_Data_.
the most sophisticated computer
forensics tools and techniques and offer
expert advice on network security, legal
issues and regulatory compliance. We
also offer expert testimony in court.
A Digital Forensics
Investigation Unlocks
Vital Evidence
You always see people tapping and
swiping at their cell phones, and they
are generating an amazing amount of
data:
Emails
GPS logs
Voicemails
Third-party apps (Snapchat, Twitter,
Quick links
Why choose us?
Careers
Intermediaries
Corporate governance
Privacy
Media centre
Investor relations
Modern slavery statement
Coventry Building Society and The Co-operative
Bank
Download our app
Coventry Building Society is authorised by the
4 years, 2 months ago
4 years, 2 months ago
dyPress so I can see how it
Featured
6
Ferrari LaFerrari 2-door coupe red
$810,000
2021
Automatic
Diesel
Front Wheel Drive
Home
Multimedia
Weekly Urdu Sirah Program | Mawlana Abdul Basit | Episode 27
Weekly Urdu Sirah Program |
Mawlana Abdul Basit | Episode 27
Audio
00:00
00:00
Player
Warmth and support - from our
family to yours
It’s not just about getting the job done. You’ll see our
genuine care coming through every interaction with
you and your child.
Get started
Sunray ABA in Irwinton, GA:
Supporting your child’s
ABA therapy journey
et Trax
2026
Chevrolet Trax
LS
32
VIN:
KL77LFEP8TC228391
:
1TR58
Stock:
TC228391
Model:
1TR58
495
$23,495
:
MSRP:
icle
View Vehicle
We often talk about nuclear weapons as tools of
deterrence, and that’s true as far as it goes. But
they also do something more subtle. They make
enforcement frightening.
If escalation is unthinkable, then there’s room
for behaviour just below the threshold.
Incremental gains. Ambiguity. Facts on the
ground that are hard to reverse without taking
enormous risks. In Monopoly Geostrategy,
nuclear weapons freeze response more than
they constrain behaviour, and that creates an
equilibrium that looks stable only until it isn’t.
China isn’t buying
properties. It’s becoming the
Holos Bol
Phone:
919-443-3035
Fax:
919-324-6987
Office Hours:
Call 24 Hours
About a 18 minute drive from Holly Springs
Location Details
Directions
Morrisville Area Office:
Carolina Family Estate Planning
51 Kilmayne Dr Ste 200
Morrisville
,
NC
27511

_Instructions to follow_. Please copy each line of the records above that holds the word "from".

_Answer for the task_.
Warmth and support - from our
About a 18 minute drive from Holly Springs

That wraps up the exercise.